Event Date and Time
Location
Woods Hall, Room 1102
Please join us for the talk "The Past of Least Resistance: Canboulay, Cazabon and Remembering in Trinidad Carnival" given by Philip W. Scher, Divisional Dean for Social Sciences and Professor of Anthropology and Folklore and Public Culture at the University of Oregon. The talk will take place Wednesday, March 7 at 3:00 PM in Woods Hall, Room 1102.
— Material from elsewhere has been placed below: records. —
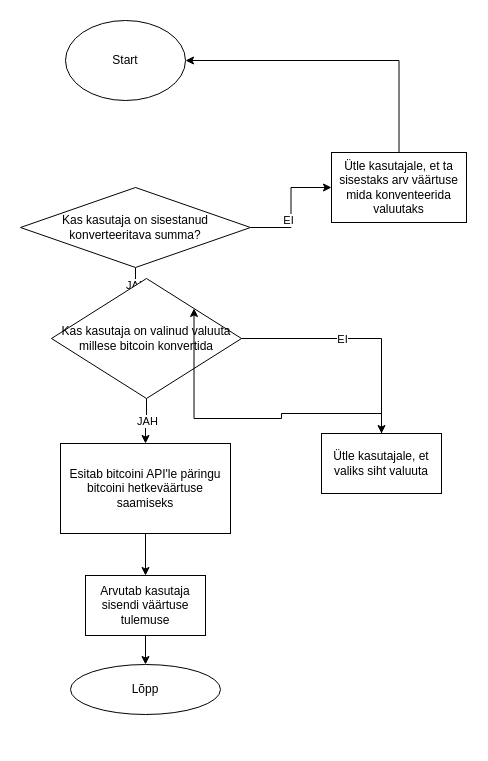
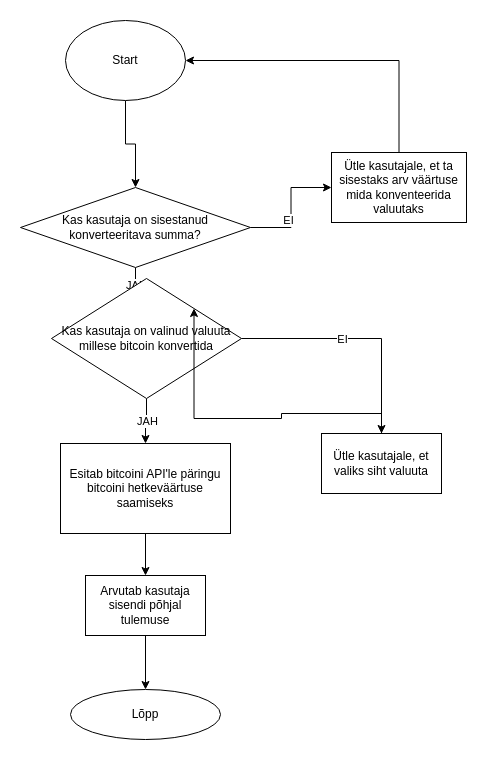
  <mxCell id="0" />
  <mxCell id="1" parent="0" />
+ <mxCell id="2" value="" style="edgeStyle=orthogonalEdgeStyle;rounded=0;orthogonalLoop=1;jettySize=auto;html=1;" edge="1" parent="1" source="3" target="8"><mxGeometry relative="1" as="geometry" /></mxCell>
  <mxCell id="3" value="Start" style="ellipse;whiteSpace=wrap;html=1;" vertex="1" parent="1"><mxGeometry x="65" y="20" width="120" height="80" as="geometry" /></mxCell>
  <mxCell id="4" value="" style="edgeStyle=orthogonalEdgeStyle;rounded=0;orthogonalLoop=1;jettySize=auto;html=1;" edge="1" parent="1" source="8" target="10"><mxGeometry relative="1" as="geometry" /></mxCell>
  <mxCell id="5" value="EI" style="edgeLabel;html=1;align=center;verticalAlign=middle;resizable=0;points=[];" vertex="1" connectable="0" parent="4"><mxGeometry x="-0.203" y="3" relative="1" as="geometry"><mxPoint as="offset" /></mxGeometry></mxCell>
  <mxCell id="6" value="" style="edgeStyle=orthogonalEdgeStyle;rounded=0;orthogonalLoop=1;jettySize=auto;html=1;" edge="1" parent="1" source="8" target="15"><mxGeometry relative="1" as="geometry" /></mxCell>
  <mxCell id="7" value="JAH" style="edgeLabel;html=1;align=center;verticalAlign=middle;resizable=0;points=[];" vertex="1" connectable="0" parent="6"><mxGeometry x="-0.025" y="3" relative="1" as="geometry"><mxPoint as="offset" /></mxGeometry></mxCell>
  <mxCell id="8" value="Kas kasutaja on sisestanud konverteeritava summa?" style="rhombus;whiteSpace=wrap;html=1;" vertex="1" parent="1"><mxGeometry x="20" y="187" width="230" height="80" as="geometry" /></mxCell>
  <mxCell id="9" style="edgeStyle=orthogonalEdgeStyle;rounded=0;orthogonalLoop=1;jettySize=auto;html=1;exitX=0.5;exitY=0;exitDx=0;exitDy=0;entryX=1;entryY=0.5;entryDx=0;entryDy=0;" edge="1" parent="1" source="10" target="3"><mxGeometry relative="1" as="geometry" /></mxCell>
  <mxCell id="10" value="Ütle kasutajale, et ta sisestaks arv väärtuse mida konventeerida valuutaks" style="whiteSpace=wrap;html=1;" vertex="1" parent="1"><mxGeometry x="331" y="152" width="135" height="70" as="geometry" /></mxCell>
  <mxCell id="11" value="" style="edgeStyle=orthogonalEdgeStyle;rounded=0;orthogonalLoop=1;jettySize=auto;html=1;" edge="1" parent="1" source="15" target="17"><mxGeometry relative="1" as="geometry" /></mxCell>
  <mxCell id="12" value="EI" style="edgeLabel;html=1;align=center;verticalAlign=middle;resizable=0;points=[];" vertex="1" connectable="0" parent="11"><mxGeometry x="-0.151" relative="1" as="geometry"><mxPoint as="offset" /></mxGeometry></mxCell>
  <mxCell id="13" value="" style="edgeStyle=orthogonalEdgeStyle;rounded=0;orthogonalLoop=1;jettySize=auto;html=1;" edge="1" parent="1" source="15" target="19"><mxGeometry relative="1" as="geometry" /></mxCell>
  <mxCell id="14" value="JAH" style="edgeLabel;html=1;align=center;verticalAlign=middle;resizable=0;points=[];" vertex="1" connectable="0" parent="13"><mxGeometry x="-0.054" relative="1" as="geometry"><mxPoint as="offset" /></mxGeometry></mxCell>
  <mxCell id="15" value="Kas kasutaja on valinud valuuta millese bitcoin konvertida" style="rhombus;whiteSpace=wrap;html=1;" vertex="1" parent="1"><mxGeometry x="51" y="278" width="190" height="120" as="geometry" /></mxCell>
  <mxCell id="16" style="edgeStyle=orthogonalEdgeStyle;rounded=0;orthogonalLoop=1;jettySize=auto;html=1;exitX=0.5;exitY=0;exitDx=0;exitDy=0;entryX=1;entryY=0;entryDx=0;entryDy=0;" edge="1" parent="1" source="17" target="15"><mxGeometry relative="1" as="geometry" /></mxCell>
  <mxCell id="17" value="Ütle kasutajale, et valiks siht valuuta" style="whiteSpace=wrap;html=1;" vertex="1" parent="1"><mxGeometry x="321" y="433" width="120" height="60" as="geometry" /></mxCell>
  <mxCell id="18" value="" style="edgeStyle=orthogonalEdgeStyle;rounded=0;orthogonalLoop=1;jettySize=auto;html=1;" edge="1" parent="1" source="19" target="21"><mxGeometry relative="1" as="geometry" /></mxCell>
  <mxCell id="19" value="Esitab bitcoini API'le päringu bitcoini hetkeväärtuse saamiseks" style="whiteSpace=wrap;html=1;" vertex="1" parent="1"><mxGeometry x="60" y="443" width="170" height="90" as="geometry" /></mxCell>
  <mxCell id="20" value="" style="edgeStyle=orthogonalEdgeStyle;rounded=0;orthogonalLoop=1;jettySize=auto;html=1;" edge="1" parent="1" source="21" target="22"><mxGeometry relative="1" as="geometry" /></mxCell>
- <mxCell id="21" value="Arvutab kasutaja sisendi väärtuse tulemuse" style="whiteSpace=wrap;html=1;" vertex="1" parent="1"><mxGeometry x="85" y="575" width="120" height="60" as="geometry" /></mxCell>
- <mxCell id="22" value="Lõpp" style="ellipse;whiteSpace=wrap;html=1;" vertex="1" parent="1"><mxGeometry x="70" y="664" width="150" height="50" as="geometry" /></mxCell>
+ <mxCell id="21" value="Arvutab kasutaja sisendi põhjal tulemuse" style="whiteSpace=wrap;html=1;" vertex="1" parent="1"><mxGeometry x="85" y="575" width="120" height="60" as="geometry" /></mxCell>
+ <mxCell id="22" value="Lõpp" style="ellipse;whiteSpace=wrap;html=1;" vertex="1" parent="1"><mxGeometry x="70" y="689" width="150" height="50" as="geometry" /></mxCell>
Dr. Scher is the fourth speaker for the 2017-2018 UMD Heritage Lectures series, co-sponsored by the Department of Anthropology and the Program in Historic Preservation. His research examines the politics of heritage and cultural identity, popular and public culture, tourism and transnationalism, in the Caribbean and Caribbean diaspora. His published works include Carnival and the Formation of a Caribbean Transnation (Florida, 2003), and Trinidad Carnival: The Cultural Politics of a Transnational Festival (co-edited with Garth L. Green, Indiana, 2007). He is the author of the forthcoming book An Economy of Souls: The Politics of Heritage in the Contemporary Caribbean.
Abstract:
What are the unspoken aspirations of historical reenactment? To what degree is it theater, and what are the aims of these performances? In what universe of narratives does the embodied replay of traumatic events take place and what purpose might it serve? Who might contest those narratives and why? The following essay discusses both the yearly reenactment of the Canboulay Riots of 1881 and a recent carnival band designed by longtime designer Brian Mac Farlane and inspired by the Trinidadian painter Michel-Jean Cazabon. This Carnival band, based on the colonial paintings of a celebrated Trinidadian artist of the early 19th century, were met with controversy, as they depicted master slave relationships in carnival costume form. I compare these examples in order to pursue two ideas simultaneously. The first is a meditation on the role of the historical event(s) in Trinidad in relation to a broader reproduction of general historical narratives especially in relation to shifting notions of Carnival. The second is to situate these relationships with regard to conceptions of contested memory in Carnival, and specifically to the objectives of the state. In exploring these ideas, I note that both the reenactment and the masquerade performance belie a somewhat uncertain relationship that Trinidad carnival has with broader conceptions of revolution and emancipation in the anglophone Caribbean.